EXCERPT TO READ:
An important warning is needed here. Wherever the idea of agnostic mysticism has been supported, the idea that there is no possibility of knowing the Absolute and so no communication of such knowledge, the reference is to ordinary human intellect. No positive result can come of its investigation into that which transcends it. But what intellect unaided cannot know, intuition--a higher faculty--can. It can discover its point of contact with the Absolute--its higher individuality, the Overself, even though it can go no farther and penetrate the Absolute. When intuition becomes active in this matter, it may or may not take the shape of a mystical experience. When it is developed by philosophic training, it expands into insight.

Agnosticism, the belief that we cannot know ultimate truth, applies only to the attempts of the intellectual faculty. It does not apply to those of the intuitive faculty. But even then limitations are imposed upon us. No man can come to know God as God is in Himself, for that is impossible, but all men can come to know God as He is in relation to man. This is because the Overself is all men's contact-point with the World-Mind.

THE DATA:

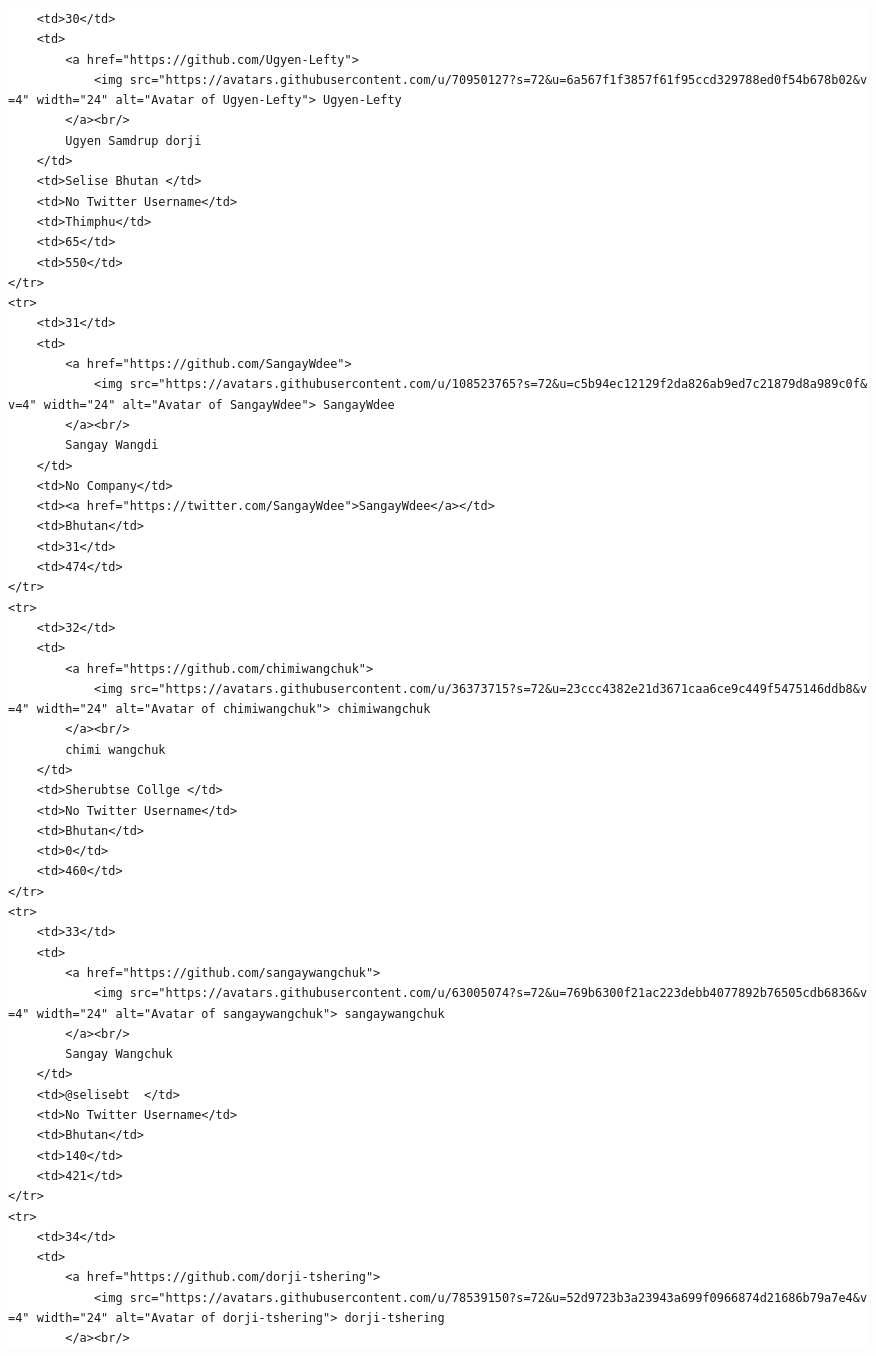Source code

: 		<td>30</td>
		<td>
			<a href="https://github.com/Ugyen-Lefty">
				<img src="https://avatars.githubusercontent.com/u/70950127?s=72&u=6a567f1f3857f61f95ccd329788ed0f54b678b02&v=4" width="24" alt="Avatar of Ugyen-Lefty"> Ugyen-Lefty
			</a><br/>
			Ugyen Samdrup dorji
		</td>
		<td>Selise Bhutan </td>
		<td>No Twitter Username</td>
		<td>Thimphu</td>
		<td>65</td>
		<td>550</td>
	</tr>
	<tr>
		<td>31</td>
		<td>
			<a href="https://github.com/SangayWdee">
				<img src="https://avatars.githubusercontent.com/u/108523765?s=72&u=c5b94ec12129f2da826ab9ed7c21879d8a989c0f&v=4" width="24" alt="Avatar of SangayWdee"> SangayWdee
			</a><br/>
			Sangay Wangdi
		</td>
		<td>No Company</td>
		<td><a href="https://twitter.com/SangayWdee">SangayWdee</a></td>
		<td>Bhutan</td>
		<td>31</td>
		<td>474</td>
	</tr>
	<tr>
		<td>32</td>
		<td>
			<a href="https://github.com/chimiwangchuk">
				<img src="https://avatars.githubusercontent.com/u/36373715?s=72&u=23ccc4382e21d3671caa6ce9c449f5475146ddb8&v=4" width="24" alt="Avatar of chimiwangchuk"> chimiwangchuk
			</a><br/>
			chimi wangchuk
		</td>
		<td>Sherubtse Collge </td>
		<td>No Twitter Username</td>
		<td>Bhutan</td>
		<td>0</td>
		<td>460</td>
	</tr>
	<tr>
		<td>33</td>
		<td>
			<a href="https://github.com/sangaywangchuk">
				<img src="https://avatars.githubusercontent.com/u/63005074?s=72&u=769b6300f21ac223debb4077892b76505cdb6836&v=4" width="24" alt="Avatar of sangaywangchuk"> sangaywangchuk
			</a><br/>
			Sangay Wangchuk
		</td>
		<td>@selisebt  </td>
		<td>No Twitter Username</td>
		<td>Bhutan</td>
		<td>140</td>
		<td>421</td>
	</tr>
	<tr>
		<td>34</td>
		<td>
			<a href="https://github.com/dorji-tshering">
				<img src="https://avatars.githubusercontent.com/u/78539150?s=72&u=52d9723b3a23943a699f0966874d21686b79a7e4&v=4" width="24" alt="Avatar of dorji-tshering"> dorji-tshering
			</a><br/>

YOUR ASSIGNMENT: Write out the passage on agnosticism and intuition from "An important warning" to "expands into insight." word for word.

ANSWER TO THE EXERCISE:
An important warning is needed here. Wherever the idea of agnostic mysticism has been supported, the idea that there is no possibility of knowing the Absolute and so no communication of such knowledge, the reference is to ordinary human intellect. No positive result can come of its investigation into that which transcends it. But what intellect unaided cannot know, intuition--a higher faculty--can. It can discover its point of contact with the Absolute--its higher individuality, the Overself, even though it can go no farther and penetrate the Absolute. When intuition becomes active in this matter, it may or may not take the shape of a mystical experience. When it is developed by philosophic training, it expands into insight.